ABD ile Rusya emperyalizmi arasındaki çelişmelerden yararlanan Türk devleti denge politikası izliyor. Yeri geliyor Rusya ile anlaşarak adım atıyor. Yeri geliyor ABD ile anlaşarak adım atıyor. Rusya ve ABD arasındaki çelişmeler Türk devletine bu imkanı sağlıyor.
Ekim 2019’da Türk devleti “Barış Pınarı Harekatı” adı verilen işgal savaşının 9. gününde ABD ile 14.gününde Rusya ile anlaşmıştı.

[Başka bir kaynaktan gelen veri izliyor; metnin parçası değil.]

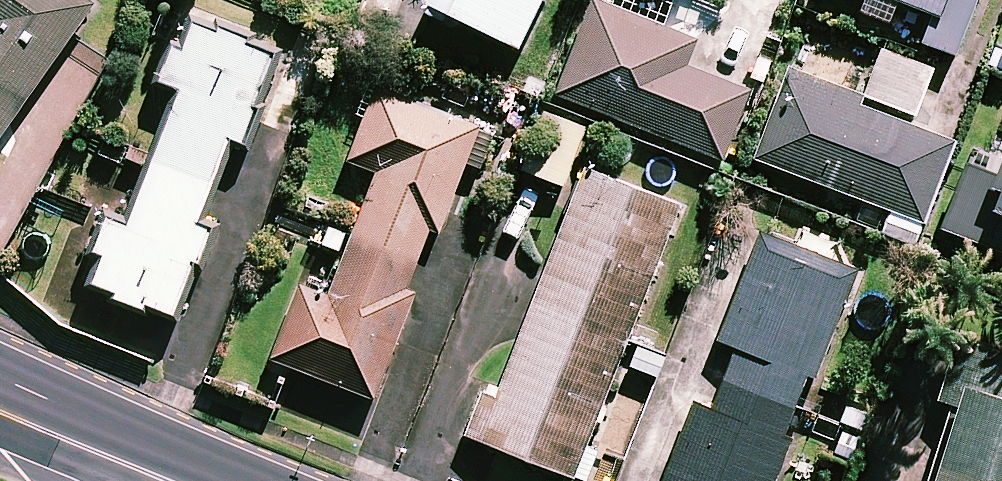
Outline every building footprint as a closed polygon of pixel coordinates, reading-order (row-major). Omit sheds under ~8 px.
[(88,0),(0,0),(0,138),(94,4),(88,0)] [(427,3),(519,47),(542,0),(429,0),(427,3)] [(941,16),(947,0),(893,0),(941,16)] [(695,40),(594,1),(557,95),(722,159),(748,91),(685,67),(695,40)] [(277,54),(185,17),(160,80),(183,89),(128,227),(106,218),(81,280),(173,316),(208,228),(196,223),(231,137),(242,142),(277,54)] [(933,70),(884,51),(867,97),(916,116),(933,70)] [(957,136),(798,74),(789,95),(781,92),(755,158),(923,223),(957,136)] [(479,129),(377,89),(349,161),(378,172),(329,296),(301,285),(273,359),(375,399),(416,293),(407,289),(430,229),(439,233),(479,129)] [(585,128),(544,113),(522,170),(564,185),(585,128)] [(966,164),(941,228),(1001,252),(1001,178),(966,164)] [(585,170),(496,399),(485,395),(469,436),(585,480),(597,452),(586,448),(680,207),(585,170)] [(789,439),(779,435),(803,375),(813,379),(854,278),(758,240),(717,339),(736,347),(712,406),(699,401),(667,480),(772,480),(789,439)] [(974,345),(932,480),(1001,480),(1001,354),(974,345)]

Türkiye o günden bu yana ABD ve Rusya’yı bu anlaşmalara uymamakla suçluyor.
Astana faktörü…
Batı bloğuna karşı Rusya, İran, Türkiye Astana görüşmeleri üzerinden Suriye’de ortak hareket etmeye çalıştı. Astana görüşmeleri Rusya, İran, Türkiye arasında hiç çelişme olmadığı, her konuda anlaştıkları anlamına gelmiyordu.
22 Ekim 2019’da Türk Devleti ile Rusya arasında imzalanan Soçi Mutabakatı adı verilen anlaşmanın bir maddesi “Münbiç ve Tel Rıfat’tan bütün YPG unsurları silahlarıyla birlikte çıkarılacaktır” maddesi idi.
Türk devleti de İdlib’de ılımlılarla/cihatçı örgütleri birbirinden ayıracak, cihatçı örgütlerin elindeki ağır silahları alacak, bu örgütleri kuzeye doğru gitmelerini sağlayacak, M4 ve M5 karayolunun güvenliğini sağlayacaktı.
Türk devleti de, İdlib’de gözlem noktaları oluşturmasına rağmen anlaşmanın gerekliliklerini yerine getirmedi.
Görüleceği üzere Rusya, Türkiye çıkarları ne gerektiriyorsa onu yapıyorlar. Çıkarlar gerektirmediği için kağıt üzerindeki anlaşmalara uymuyorlar. Zira emperyalist dünyada dostluk değil çıkarlar vardır!
Bütün emperyalist güçler, bölge gerici devletleri, onların destek verdiği gruplar; Suriye’de kendi çıkarları için bulunuyorlar.
Halep savaşı Ortadoğu’da yürüyen paylaşım savaşının parçasıdır.
Suriye’nin geleceğine, Suriye’de yaşayan halklar karar vermelidir.
Bütün yabancı güçler Suriye’den defolun!